The Eclipse Marketplace entries feature a little “drag to install” icon. Drag this icon to your running Eclipse workspace, and magic should happen, resulting in the plug-in described in the marketplace entry being installed in your copy of Eclipse. The snag: the magic thing you drag (which is a specially structured URL like http://marketplace.eclipse.org/marketplace-client-intro?mpc_install=1147) only works if the Marketplace Client is the target of the drag.  Drag this magic to the Install New Software… window, and you get an error alert entitled org.eclipse.equinox.p2.core.ProvisionException, with this edifying little error message:

Unable to read repository at http://marketplace.eclipse.org/marketplace-client-intro?mpc_install=1147.
Unable to read repository at http://marketplace.eclipse.org/marketplace-client-intro?mpc_install=1147.
http://marketplace.eclipse.org/marketplace-client-intro?mpc_install=1147 is not a valid repository location.

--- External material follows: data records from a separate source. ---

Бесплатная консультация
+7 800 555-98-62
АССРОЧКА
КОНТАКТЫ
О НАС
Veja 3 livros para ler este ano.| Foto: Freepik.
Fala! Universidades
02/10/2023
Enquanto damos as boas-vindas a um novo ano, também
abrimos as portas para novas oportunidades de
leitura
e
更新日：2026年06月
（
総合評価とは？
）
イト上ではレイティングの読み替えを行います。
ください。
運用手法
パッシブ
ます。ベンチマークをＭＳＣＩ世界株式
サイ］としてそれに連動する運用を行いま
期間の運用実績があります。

Charming. Firstly, the Install New Software… window should be able to handle these magic URLs from the Eclipse Marketplace. Secondly, even if it can’t perform the install, it should at least recognise the special URL and give a sensible error message, like “You need to drag this onto the Marketplace Client instead, sorry”.

The good news about the Eclipse Marketplace is that it’s overflowing with offerings. The bad news is that it’s overflowing with the wrong offerings for any given user and purpose. A subtle benefit of the EasyEclipse project was their selection of trustworthy, compatible groupings of plug-ins which were appropriate for certain segments of developer. The Eclipse project doesn’t really provide this: the Eclipse Marketplace has too little editorial selection, and the packages are too coarse-grained.

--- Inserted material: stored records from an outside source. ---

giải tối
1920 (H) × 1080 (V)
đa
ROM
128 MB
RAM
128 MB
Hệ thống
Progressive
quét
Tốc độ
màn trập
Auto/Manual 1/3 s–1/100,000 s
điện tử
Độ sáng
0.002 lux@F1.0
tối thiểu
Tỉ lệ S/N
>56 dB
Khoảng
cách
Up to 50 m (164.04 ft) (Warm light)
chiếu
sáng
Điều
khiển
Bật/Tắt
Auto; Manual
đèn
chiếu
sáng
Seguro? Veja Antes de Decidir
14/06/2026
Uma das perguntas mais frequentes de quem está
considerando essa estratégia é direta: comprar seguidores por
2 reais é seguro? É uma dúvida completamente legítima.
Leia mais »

Now the bottom line is that I was able to set up an Eclipse environment, drawing from the core Eclipse downloads and Eclipse Marketplace offerings, which reproduced the functionality of my old EasyEclipse for Python environment, but with more up-to-date versions. Bravo for the Eclipse project.  But they could still learn a lot from the clean, accessible, thoughtfully selected offerings of EasyEclipse.

Perhaps the best way forward is for the EasyEclipse project to recruit new volunteers, then reinvent itself as a packaging and selection project under the Eclipse project umbrella, and with an outpost in the Eclipse Marketplace. Apply that same thoughtful selection and understanding of the developer segments, but deliver it through Eclipse project mechanisms. No need to do their own compilation any more. And by all means keep the EasyEclipse.org domain name and web pages. They rank high in search results and are an enticing place for beginners to look. Merely put pointers from those pages to the new delivery mechanisms.

In due time, the contributors to both the EasyEclipse and the Eclipse projects will find themselves in that special place in free-libre software heaven. But not quite yet, because both projects have plenty to offer.